By default, we use DistributedDataParallel
on 8 V100 for all datasets. To train the netowrk, run
python train.py --dataset <DATSET> --exp_path <EXP_PATH> --exp_name <EXP_NAME>
The dataset list is as follows, <DATASET>
: {vox
,taichi
,ted
}. Tensorboard log and checkpoints will be saved in <EXP_PATH>/<EXP_NAME>/log
and <EXP_PATH>/<EXP_NAME>/chekcpoints
respectively.
To train from a checkpoint, run
python train.py --dataset <DATASET> --exp_path <EXP_PATH> --exp_name <EXP_NAME> --resume_ckpt <CHECKPOINT_PATH>
To obtain reconstruction and LPIPS results, put checkpoints under ./checkpoints
and run
python evaluation.py --dataset <DATASET> --save_path <SAVE_PATH>
Generated videos will be save under <SAVE_PATH>
. For other evaluation metrics, we use the code from here.

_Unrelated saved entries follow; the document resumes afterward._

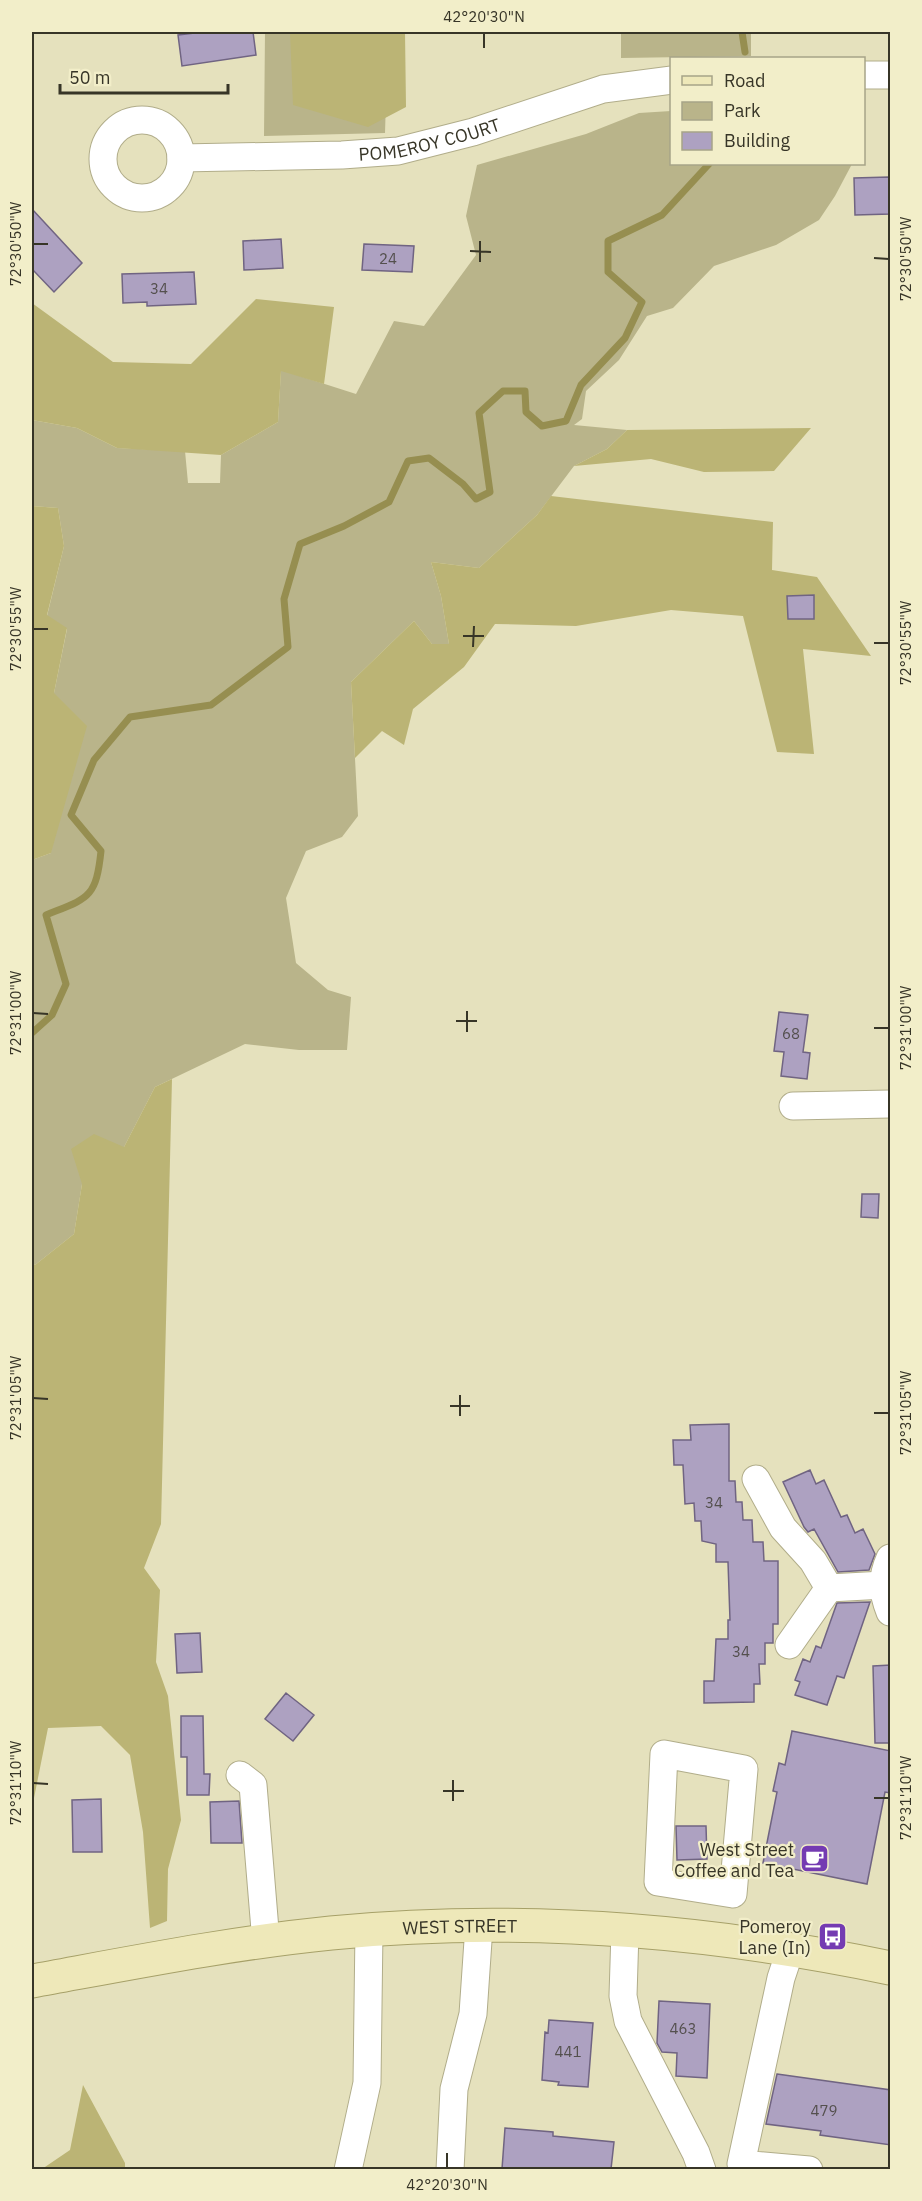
<svg xmlns="http://www.w3.org/2000/svg" width="922" height="2201" font-family="'IBM Plex Sans',sans-serif">
<rect width="100%" height="100%" fill="#e5e1bd"/>
<path fill="#b9b48a" d="M 265,32 L 388,32 L 385,133 L 264,136 Z
M 621,32 L 751,32 L 751,56 L 621,58 Z
M 671,111 L 672,164 L 852,164 L 835,196 L 819,220 L 776,245 L 714,266 L 673,308 L 647,316 L 619,360 L 586,391 L 582,419 L 574,425 L 627,430 L 607,449 L 574,466 L 537,515 L 479,568 L 431,562 L 441,596 L 449,644 L 432,644 L 414,621 L 351,682 L 358,816 L 342,837 L 306,851 L 286,898 L 296,963 L 328,990 L 351,997 L 347,1050 L 299,1050 L 245,1044 L 155,1087 L 124,1147 L 82,1184 L 74,1234 L 35,1265 L 32,1263 L 32,860 L 51,853 L 54,693 L 67,629 L 47,616 L 64,546 L 58,508 L 32,506 L 32,420 L 77,428 L 117,448 L 185,451 L 188,483 L 220,483 L 221,455 L 278,422 L 281,370 L 356,394 L 394,321 L 424,326 L 476,255 L 466,216 L 477,165 L 586,134 L 639,113 Z"/>
<path fill="#bbb475" d="M 290,32 L 405,32 L 406,107 L 368,127 L 293,105 Z
M 256,299 L 334,307 L 324,384 L 281,371 L 278,422 L 221,455 L 117,448 L 77,428 L 32,420 L 32,303 L 113,362 L 191,364 Z
M 811,428 L 774,471 L 704,472 L 651,459 L 574,466 L 607,449 L 627,430 Z
M 551,496 L 773,522 L 772,570 L 817,577 L 871,656 L 803,649 L 814,754 L 777,752 L 743,616 L 671,610 L 576,626 L 495,624 L 464,667 L 413,709 L 404,745 L 382,731 L 355,758 L 351,682 L 414,621 L 432,644 L 449,644 L 441,596 L 431,562 L 479,568 L 537,515 Z
M 32,506 L 58,508 L 64,546 L 47,615 L 67,628 L 54,693 L 87,726 L 51,853 L 32,860 Z
M 172,1079 L 161,1524 L 144,1568 L 160,1590 L 156,1662 L 168,1696 L 181,1820 L 168,1869 L 167,1921 L 150,1928 L 143,1832 L 130,1755 L 101,1726 L 48,1728 L 32,1808 L 32,1263 L 35,1265 L 74,1234 L 82,1184 L 71,1149 L 94,1134 L 124,1147 L 155,1087 Z
M 83,2085 L 125,2163 L 125,2169 L 42,2169 L 70,2150 Z"/>
<g fill="none" stroke-linecap="round" stroke-linejoin="round">
<path stroke="#968e50" stroke-width="7" d="M 742,32 L 745,52
M 32,1033 L 52,1015 L 66,984 L 46,915 C 88,898 96,899 101,851 L 71,815 L 94,760 L 130,717 L 211,705 L 288,647 L 284,599 L 300,544 L 344,526 L 389,502 L 408,461 L 429,458 L 463,484 L 476,499 L 490,492 L 479,413 L 503,391 L 525,391 L 526,412 L 542,426 L 566,421 L 581,385 L 625,338 L 642,302 L 608,272 L 608,241 L 662,215 L 709,164"/>
</g>
<path fill="#ada1c1" stroke="#706482" stroke-width="1.5" d="M 203,32 L 253,32 L 256,55 L 182,66 L 178,35 Z
M 889,177 L 890,214 L 855,215 L 854,178 Z
M 32,209 L 82,263 L 54,292 L 32,269 Z
M 281,239 L 283,268 L 244,270 L 243,241 Z
M 364,244 L 414,246 L 412,272 L 362,270 Z
M 194,272 L 196,304 L 147,306 L 147,302 L 123,303 L 122,274 Z
M 814,595 L 814,619 L 788,619 L 787,596 Z
M 779,1012 L 808,1015 L 803,1052 L 810,1053 L 807,1079 L 781,1076 L 784,1052 L 774,1051 Z
M 862,1194 L 879,1194 L 878,1218 L 861,1217 Z
M 729,1424 L 729,1481 L 735,1481 L 736,1502 L 742,1502 L 743,1520 L 752,1520 L 753,1542 L 763,1542 L 764,1561 L 778,1561 L 778,1624 L 773,1624 L 773,1643 L 765,1643 L 765,1664 L 759,1664 L 760,1684 L 754,1684 L 754,1702 L 704,1703 L 704,1681 L 714,1681 L 716,1639 L 728,1639 L 728,1620 L 730,1620 L 728,1562 L 716,1562 L 716,1544 L 702,1541 L 701,1521 L 695,1521 L 694,1503 L 685,1504 L 683,1465 L 674,1465 L 673,1440 L 691,1440 L 690,1425 Z
M 810,1470 L 816,1484 L 824,1480 L 841,1517 L 847,1515 L 855,1533 L 863,1529 L 875,1554 L 869,1570 L 838,1572 L 814,1529 L 808,1532 L 804,1527 L 783,1482 Z
M 870,1602 L 844,1678 L 837,1676 L 827,1705 L 795,1695 L 800,1682 L 795,1680 L 803,1659 L 810,1662 L 816,1646 L 821,1648 L 837,1603 Z
M 200,1633 L 202,1672 L 177,1673 L 175,1634 Z
M 891,1665 L 891,1743 L 875,1743 L 873,1666 Z
M 286,1693 L 314,1715 L 293,1741 L 265,1719 Z
M 181,1716 L 203,1716 L 204,1774 L 210,1774 L 209,1795 L 187,1795 L 187,1757 L 181,1757 Z
M 792,1731 L 891,1751 L 891,1793 L 885,1792 L 867,1884 L 763,1863 L 777,1792 L 773,1791 L 779,1763 L 785,1765 Z
M 101,1799 L 102,1852 L 73,1852 L 72,1800 Z
M 239,1801 L 242,1843 L 211,1843 L 210,1802 Z
M 676,1826 L 706,1826 L 707,1859 L 677,1860 Z
M 659,2001 L 710,2004 L 707,2078 L 676,2076 L 677,2053 L 662,2052 L 657,2043 Z
M 549,2020 L 593,2023 L 588,2087 L 558,2085 L 559,2082 L 542,2080 L 545,2032 L 548,2033 Z
M 777,2074 L 891,2090 L 891,2145 L 820,2135 L 821,2131 L 766,2124 Z
M 505,2128 L 553,2132 L 553,2136 L 614,2142 L 611,2169 L 502,2169 Z"/>
<g fill="none" stroke-linecap="round" stroke-linejoin="round">
<defs>
<g id="minor">
<path d="M 864,75 L 890,75"/>
<circle cx="142" cy="159" r="39"/>
<path id="s1" d="M 181,158 L 342,155 L 398,151 L 473,132 L 603,89 L 672,80"/>
<path d="M 793,1106 L 890,1104"/>
<path d="M 756,1479 L 783,1528 L 813,1561 L 829,1588 L 884,1585"/>
<path d="M 890,1558 C 881,1578 882,1592 890,1612"/>
<path d="M 789,1645 L 829,1588"/>
<path d="M 664,1754 L 744,1769 L 733,1894 L 658,1882 Z"/>
<path d="M 240,1775 L 253,1785 L 266,1942"/>
<path d="M 625,1931 L 623,1996 L 628,2021 L 696,2153 L 702,2170"/>
<path d="M 790,1951 L 781,1978 L 741,2164 L 809,2170"/>
<path d="M 348,2170 L 367,2083 L 369,1930"/>
<path d="M 450,2170 L 454,2089 L 473,2014 L 479,1926"/>
</g>
<g id="major">
<path id="s2" d="M 32,1981 C 131,1963 231,1943 331,1933 C 517,1915 708,1930 890,1968"/>
</g>
</defs>
<use href="#minor" stroke="#b1ad8a" stroke-width="29"/>
<use href="#major" stroke="#a6a068" stroke-width="35"/>
<use href="#minor" stroke="#fff" stroke-width="27"/>
<use href="#major" stroke="#eee8b9" stroke-width="33"/>
</g>
<path fill="none" stroke="#373527" stroke-width="2" d="M 484,48 L 484,33M 33,244 L 48,244M 470,251 L 491,252M 874,258 L 889,259M 480,262 L 480,241M 33,629 L 48,629M 463,636 L 484,636M 874,643 L 889,643M 473,647 L 474,626M 33,1013 L 48,1014M 456,1021 L 477,1021M 874,1028 L 889,1028M 467,1032 L 467,1011M 33,1398 L 48,1399M 450,1406 L 470,1406M 874,1413 L 889,1413M 460,1416 L 460,1395M 33,1783 L 48,1784M 443,1791 L 464,1791M 874,1798 L 889,1798M 453,1801 L 453,1780M 447,2168 L 447,2153"/>
<defs>
<symbol id="cafe-square" viewBox="-11 -11 22 22"><rect x="-9" y="-9" width="18" height="18" rx="4" fill="#743bb2" stroke="#f2eec9"/><path d="M-5.5-4.5H6V0H3Q3 3.5 0 3.5H-2.5Q-5.5 3.5-5.5 0ZM3-3.2v2h1.7v-2ZM-6 4.5H4V6H-6Z" fill="#fff"/></symbol>
<symbol id="bus-square" viewBox="-11 -11 22 22"><rect x="-9" y="-9" width="18" height="18" rx="4" fill="#743bb2" stroke="#f2eec9"/><path d="M-5-6H5V4H4V6H2V4H-2V6H-4V4H-5ZM-3.5-4V0h7V-4ZM-3.5 1.2v1.5H-2V1.2ZM2 1.2v1.5H3.5V1.2Z" fill="#fff"/></symbol>
</defs>
<g fill-rule="evenodd">
<use href="#cafe-square" x="798" y="1842" width="33" height="33"/>
<use href="#bus-square" x="816" y="1920" width="33" height="33"/>
</g>
<g text-anchor="middle" dominant-baseline="central" stroke-width="4.5" stroke-linejoin="round" paint-order="stroke">
<g font-size="15" fill="#54504e">
<text x="388" y="258">24</text>
<text x="159" y="288">34</text>
<text x="791" y="1033">68</text>
<text x="714" y="1502">34</text>
<text x="741" y="1651">34</text>
<text x="683" y="2028">463</text>
<text x="568" y="2051">441</text>
<text x="824" y="2110">479</text>
</g>
<g font-size="18" fill="#373527" stroke="#f2eec9">
<text stroke="none"><textPath href="#s1" startOffset="250">POMEROY COURT</textPath></text>
<text stroke="none"><textPath href="#s2" startOffset="432">WEST STREET</textPath></text>
</g>
<g font-size="18" fill="#373527" stroke="#f2eec9" text-anchor="end">
<text x="794" y="1849">West Street<tspan x="794" dy="21">Coffee and Tea</tspan></text>
<text x="811" y="1926">Pomeroy<tspan x="811" dy="21">Lane (In)</tspan></text>
</g>
</g>
<rect width="922" height="2201" fill="none" stroke="#f2eec9" stroke-width="66"/>
<rect x="670" y="57" width="195" height="108" fill="#f2eec9" stroke="#a7a488" stroke-width="1.5"/>
<rect x="682" y="76" width="30" height="9" fill="#eee8b9" stroke="#a7a488" stroke-width="1.5"/>
<text x="724" y="87" font-size="18" fill="#373527">Road</text>
<rect x="682" y="102" width="30" height="18" fill="#b9b48a" stroke="#a7a488" stroke-width="1.5"/>
<text x="724" y="117" font-size="18" fill="#373527">Park</text>
<rect x="682" y="132" width="30" height="18" fill="#ada1c1" stroke="#a7a488" stroke-width="1.5"/>
<text x="724" y="147" font-size="18" fill="#373527">Building</text>
<path d="M60 84v9h168v-9" fill="none" stroke="#373527" stroke-width="3"/>
<text x="69" y="84" font-size="18" fill="#373527" stroke="#f2eec9" stroke-width="4.5" paint-order="stroke">50 m</text>
<rect x="33" y="33" width="856" height="2135" fill="none" stroke="#373527" stroke-width="2"/>
<g font-size="15" text-anchor="middle" fill="#373527">
<text x="484" y="22">42°20'30"N</text>
<text transform="translate(16 244) rotate(-90)" y="5">72°30'50"W</text>
<text transform="translate(906 259) rotate(-90)" y="5">72°30'50"W</text>
<text transform="translate(16 629) rotate(-90)" y="5">72°30'55"W</text>
<text transform="translate(906 643) rotate(-90)" y="5">72°30'55"W</text>
<text transform="translate(16 1013) rotate(-90)" y="5">72°31'00"W</text>
<text transform="translate(906 1028) rotate(-90)" y="5">72°31'00"W</text>
<text transform="translate(16 1398) rotate(-90)" y="5">72°31'05"W</text>
<text transform="translate(906 1413) rotate(-90)" y="5">72°31'05"W</text>
<text transform="translate(16 1783) rotate(-90)" y="5">72°31'10"W</text>
<text transform="translate(906 1798) rotate(-90)" y="5">72°31'10"W</text>
<text x="447" y="2190">42°20'30"N</text>
</g>
</svg>
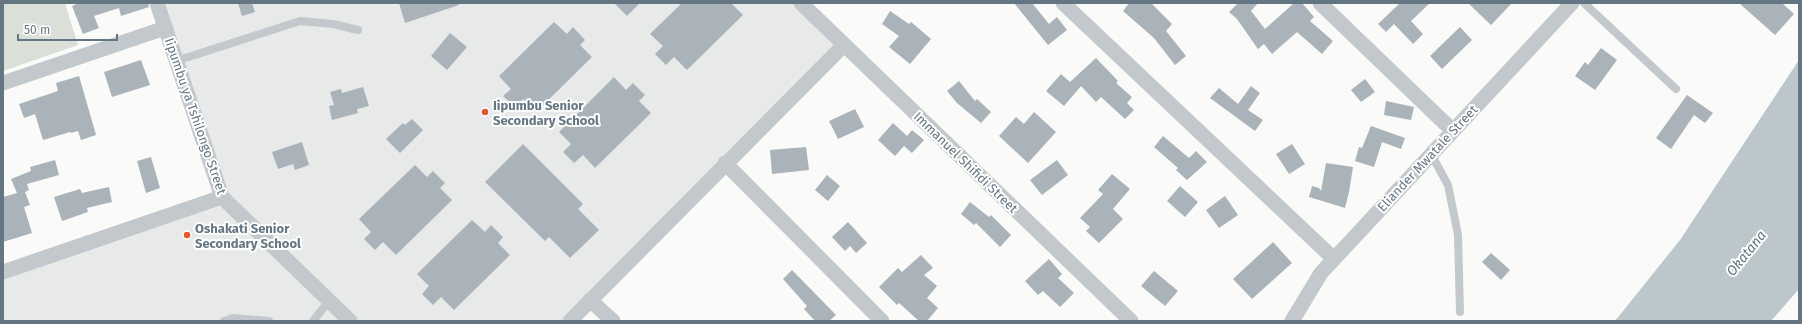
<svg xmlns="http://www.w3.org/2000/svg" width="1802" height="324" font-family="'Fira Sans',sans-serif">
  <style>
    .built { fill: #e8e9e9 }
    .green { fill: #dadfd7 }
    .water { fill: #bbc7cb }
    .building { fill: #aab3b9 }
    .lines { fill: none; stroke-linecap: round; stroke-linejoin: round }
    .lane { stroke: #c3c8cc; stroke-width: 8 }
    .street { stroke: #c3c8cc; stroke-width: 15 }
    .poi-dot { fill: #e4572e; stroke: #fff; stroke-width: 1.5 }
    .labels { text-anchor: middle; stroke-width: 4; stroke-linejoin: round; paint-order: stroke }
    .poi-label { font-size: 13px; font-weight: bold; fill: #657683; stroke: #fff; text-anchor: start }
    .street-label { font-size: 13px; fill: #657683; stroke: #fff }
    .water-label { font-size: 14px; font-style: italic; fill: #60757c; stroke: #fff }
  </style>
  <rect width="100%" height="100%" fill="#fafaf8"/>
  <!-- built -->
  <path class="built" d="M157 3H801L844 45 570 321H3V272L222 197Z"/>
  <!-- green -->
  <path class="green" d="M3 3H65L78 45 3 71Z"/>
  <!-- water -->
  <path class="water" d="M1799 60V289L1771 321H1615L1680 240Z"/>
  <!-- building -->
  <g class="building">
    <path d="M79 3H148L149 7 121 16 119 8 94 16 99 28 83 34 72 6Z"/>
    <path d="M238 3H252L255 12 242 16Z"/>
    <path d="M399 3H459V5L405 23Z"/>
    <path d="M614 3H640L627 16Z"/>
    <path d="M682 3H731L743 15 687 70 674 57 666 65 655 54 663 46 650 34Z"/>
    <path d="M1014 3H1032L1049 24 1057 17 1067 30 1048 45Z"/>
    <path d="M1129 3H1151L1172 24 1166 31 1186 56 1175 65 1154 38 1123 11Z"/>
    <path d="M1238 3H1258L1251 11 1265 29 1294 3H1302L1314 17 1310 21 1333 41 1322 54 1297 32 1272 54 1264 44 1258 49 1237 19 1229 12Z"/>
    <path d="M1400 3H1430L1411 21 1423 34 1413 44 1394 24 1386 32 1378 24Z"/>
    <path d="M1468 3H1512L1491 25Z"/>
    <path d="M1739 3H1782L1794 14 1775 35Z"/>
    <path d="M890 11 909 24 911 22 931 39 910 64 889 47 899 36 882 24Z"/>
    <path d="M554 22 567 34 573 27 585 40 580 45 592 57 536 112 523 99 515 107 503 96 511 89 499 76Z"/>
    <path d="M1460 27 1472 40 1442 69 1430 56Z"/>
    <path d="M450 33 467 47 447 70 431 56Z"/>
    <path d="M1601 48 1617 60 1595 90 1575 76 1585 62 1588 65Z"/>
    <path d="M1096 58 1118 81 1116 83 1132 97 1127 103 1134 110 1125 119 1101 97 1096 102 1081 86 1064 106 1046 91 1061 74 1070 82Z"/>
    <path d="M141 60 150 85 112 97 104 72Z"/>
    <path d="M79 76 96 135 81 140 78 131 71 133 70 132 43 140 35 114 24 118 19 104 58 91 56 83Z"/>
    <path d="M614 77 626 90 633 83 645 95 639 101 651 113 595 168 583 155 574 163 563 152 571 144 559 132Z"/>
    <path d="M1365 79 1375 92 1361 102 1351 90Z"/>
    <path d="M959 81 975 101 977 99 991 112 981 123 957 103 947 91Z"/>
    <path d="M1251 86 1260 93 1248 110 1263 120 1255 131 1210 98 1219 88 1238 104Z"/>
    <path d="M363 87 369 106 357 109 358 113 332 120 329 106 334 105 330 92 341 89 342 93Z"/>
    <path d="M1687 95 1713 113 1705 123 1694 115 1671 149 1656 138Z"/>
    <path d="M1386 101 1414 107 1411 120 1384 115Z"/>
    <path d="M855 109 864 127 838 139 829 121Z"/>
    <path d="M1034 112 1056 132 1028 163 999 136 1016 117 1024 124Z"/>
    <path d="M412 119 423 130 400 153 386 139 403 123 405 125Z"/>
    <path d="M893 123 907 136 912 130 924 140 912 153 904 146 895 156 878 140Z"/>
    <path d="M1371 126 1405 138 1401 149 1382 142 1374 167 1355 161 1359 147 1362 148Z"/>
    <path d="M1163 136 1189 158 1196 151 1207 162 1187 180 1176 170 1178 168 1154 147Z"/>
    <path d="M302 142 309 165 295 170 293 164 278 169 272 152Z"/>
    <path d="M523 144 583 204 578 209 599 230 570 258 549 237 545 241 485 182Z"/>
    <path d="M1292 144 1305 164 1289 174 1276 154Z"/>
    <path d="M806 147 809 170 772 174 770 150Z"/>
    <path d="M151 157 160 188 146 193 137 161Z"/>
    <path d="M55 160 59 175 27 184 29 190 25 192 30 205 24 207 32 233 3 242V197L17 193 11 179 31 171 30 167Z"/>
    <path d="M1057 160 1068 175 1042 195 1030 180Z"/>
    <path d="M1326 163 1353 167 1349 192 1345 208 1309 197 1312 186 1319 188 1321 191Z"/>
    <path d="M415 165 427 177 433 171 445 183 440 188 452 200 396 255 383 242 375 250 364 239 371 232 359 219Z"/>
    <path d="M1112 174 1130 189 1113 209 1123 219 1099 243 1086 231 1090 227 1080 218 1103 194 1098 190Z"/>
    <path d="M827 175 840 186 828 201 815 190Z"/>
    <path d="M1180 186 1198 202 1185 217 1167 201Z"/>
    <path d="M109 187 112 202 87 208 88 212 62 221 54 197 80 189 82 193Z"/>
    <path d="M1225 196 1238 215 1219 228 1206 210Z"/>
    <path d="M970 202 989 217 991 215 1011 235 1000 247 976 223 974 225 961 214Z"/>
    <path d="M472 220 485 232 491 225 503 237 498 243 510 255 454 310 441 297 433 305 422 294 429 286 417 274Z"/>
    <path d="M848 222 867 243 856 253 850 246 845 251 832 237Z"/>
    <path d="M1273 242 1292 263 1252 299 1233 279Z"/>
    <path d="M1491 253 1510 270 1501 280 1482 262Z"/>
    <path d="M921 255 933 268 924 275 937 286 927 298 938 308 927 321H919L899 303 897 305 879 287 898 268 902 272Z"/>
    <path d="M1049 259 1062 274 1058 278 1074 293 1060 307 1043 291 1038 295 1025 281Z"/>
    <path d="M792 270 836 315 829 321H815L804 309 807 306 783 279Z"/>
    <path d="M1154 271 1178 291 1165 306 1141 286Z"/>
  </g>
  <g class="lines">
    <!-- lane -->
    <g class="lane">
      <path d="M1584 3 1676 89"/>
      <path d="M176 61 300 21 333 24 358 30"/>
      <path d="M1431 154 1448 185 1458 235 1460 312"/>
      <path d="M224 321 233 318 269 321"/>
      <path d="M313 321 329 301"/>
    </g>
    <!-- street -->
    <g class="street">
      <path d="M157 3 222 197 350 321"/>
      <path d="M801 3 1131 321"/>
      <path d="M1063 3 1334 259"/>
      <path d="M1320 3 1453 131"/>
      <path d="M3 83 165 28"/>
      <path d="M725 163 882 321"/>
      <path d="M3 272 222 197"/>
      <path d="M590 300 613 321"/>
      <path d="M570 321 844 45"/>
      <path d="M1292 321 1321 273 1572 3"/>
    </g>
  </g>
  <!-- markers -->
  <g class="poi-dot">
    <circle cx="485" cy="112" r="4"/>
    <circle cx="187" cy="235" r="4"/>
  </g>
  <g class="labels">
    <!-- poi labels -->
    <g class="poi-label">
      <text x="493" y="110">Iipumbu Senior<tspan x="493" dy="15">Secondary School</tspan></text>
      <text x="195" y="233">Oshakati Senior<tspan x="195" dy="15">Secondary School</tspan></text>
    </g>
    <!-- street labels -->
    <g class="street-label">
      <text transform="translate(196 116) rotate(71)" y="5">Iipumbu ya Tshilongo Street</text>
      <text transform="translate(1427 158) rotate(-47)" y="5">Eliander Mwatale Street</text>
      <text transform="translate(966 162) rotate(44)" y="5">Immanuel Shifidi Street</text>
    </g>
    <!-- water labels -->
    <g class="water-label">
      <text transform="translate(1746 253) rotate(-51)" y="5">Okatana</text>
    </g>
  </g>
  <!-- border -->
  <rect width="1802" height="324" fill="none" stroke="#657683" stroke-width="8"/>
  <!-- scale -->
  <path d="M18 34v6h99v-6" fill="none" stroke="#657683" stroke-width="2"/>
  <text x="24" y="34" font-size="12" fill="#657683" stroke="#ffffff" stroke-width="3" paint-order="stroke">50 m</text>
</svg>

To obtain linear manipulation results of a single image, run
python linear_manipulation.py --model <DATAET> --img_path <IMAGE_PATH> --save_folder <RESULTS_PATH>
By default, results will be saved under ./res_manipulation
.
Part of the code is adapted from FOMM and MRAA. We thank authors for their contribution to the community.